In a nearly unanimous vote of the German Parliament yesterday, lawmakers resolved to declare the 1915 killings of Armenians by Ottoman Turks a genocide. In doing so, the Germans join eleven other European Union member countries who’ve recognized the Ottoman campaign as genocidal, while leaving behind the semantic reticence of the United States under President Obama.
The Turkish government—which vehemently denies the charge of genocide—denounced the vote in advance, warning that it would have a negative impact on relations between Turkey and Germany, nations that have become increasingly interdependent in the effort to address the current migration crisis. And indeed, Turkish president Recep Tayyip Erdoğan recalled his country’s ambassador to Germany in the hours after the resolution passed.
The Germans, though, describe the resolution as a movement to acknowledge their own complicity in the mass killing of Armenians, rather than to condemn modern Turkey for the actions of the Ottoman Empire. Citing the nation’s ongoing effort to accept its “special historical responsibility” and move beyond its own dark past, the measure concedes the indirect German involvement stemming from the Kaiser’s World War I alliance with the Ottomans.

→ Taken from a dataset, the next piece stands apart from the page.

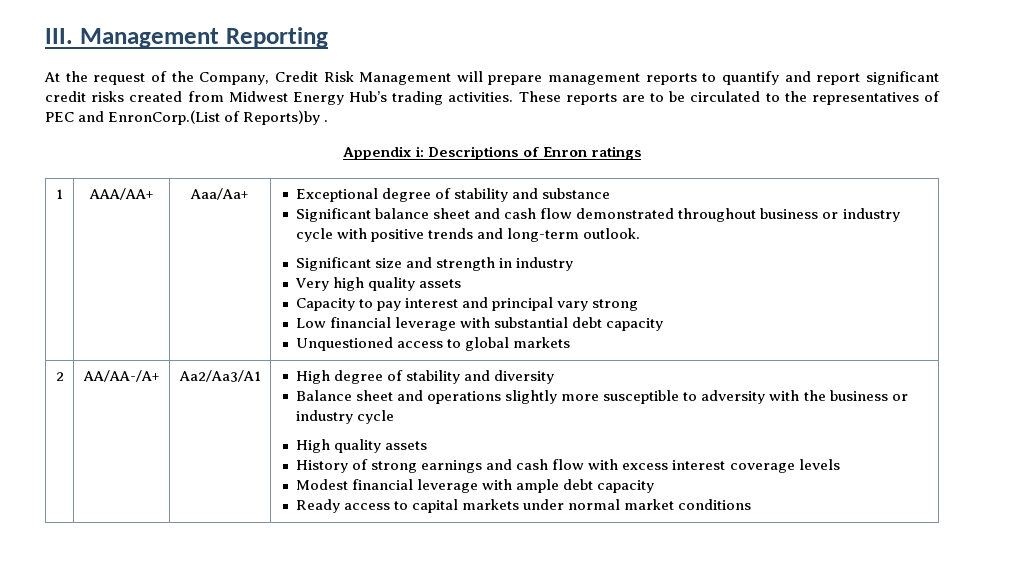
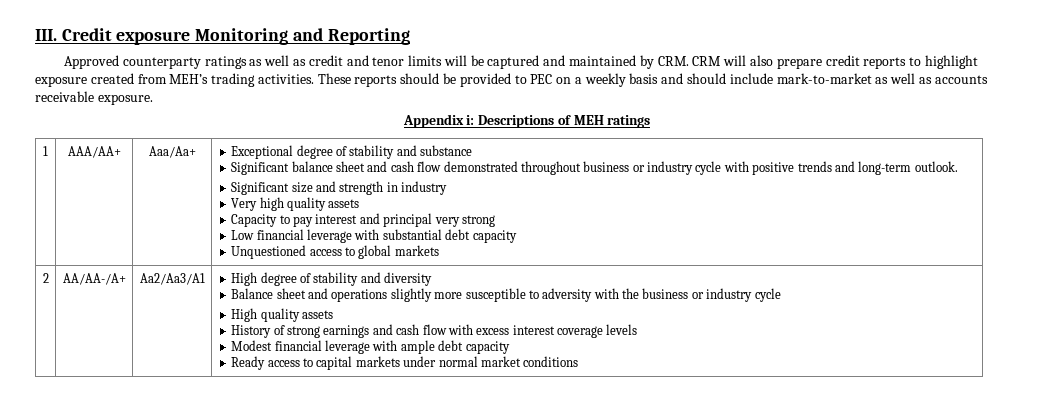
[79,27,328,48] [44,71,939,85] [45,91,940,105] [45,110,329,125] Management Reporting // At the request of the Company, Credit Risk Management will prepare management reports to quantify and report significant credit risks created from Midwest Energy Hub’s trading activities. These reports are to be circulated to the representatives of PEC and EnronCorp.(List of Reports)by . -> [61,28,410,45] [64,55,978,69] [35,73,988,87] [35,91,153,105] Credit exposure Monitoring and Reporting // Approved counterparty ratings as well as credit and tenor limits will be captured and maintained by CRM. CRM will also prepare credit reports to highlight exposure created from MEH’s trading activities. These reports should be provided to PEC on a weekly basis and should include mark-to-market as well as accounts receivable exposure.
[542,147,587,157] Enron -> [573,115,604,125] MEH
[557,301,589,311] vary -> [434,217,460,227] very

It bears noting here, too, that the Armenian Genocide casts a longer shadow on the German past, as historian Stefan Ihrig has shown. In Justifying Genocide, Ihrig writes that the Armenian Genocide “was and is of towering importance for German history,” and argues that the Nazis found in the Ottomans a model answer to their own Jewish question. Ihrig shows in the book that German society had wide and public discussions about the Ottoman killing of Armenians, and he maps the racialization at work there onto nationalist German anti-Semitism.
From the book:
There can be no doubt that the Armenian Genocide held a crucial position in the broader Nazi worldview. However, it did not exert its power on the Nazis and within the Third Reich so much through direct discussions of the Armenians and their fate during World War I as through a discussion of what came next: the New Turkey. The depiction and appraisal of the state created by Mustafa Kemal Atatürk during and in the aftermath of the Turkish War of Independence (1919–1923), the New Turkey, by Nazis and German nationalists must also be viewed as a discussion and an appraisal of a “postgenocide” country, as it was exactly in this fashion that it was understood. In the Nazi vision of the New Turkey, this meant a state that had, on a grand scale, “solved” its minority question, in a “final” manner. And in these discourses the New Turkey, the resulting new national body, emerges as a kind of “postgenocidal wonderland.”
This German preoccupation extended through Hitler’s own fascination with modern Turkey’s founder, the subject of Ihrig’s Atatürk in the Nazi Imagination. Ihrig has been careful to deny that there are “easy and automatic casual connections from one genocide to the next,” but these histories illustrate what he calls “the importance and the pitfalls of how we come to terms with the past.” And, as reaffirmed by the controversy surrounding this week’s resolution, they also illustrate that, in Ihrig’s words, “we are far from done with struggling to understand the tragic 20th century.”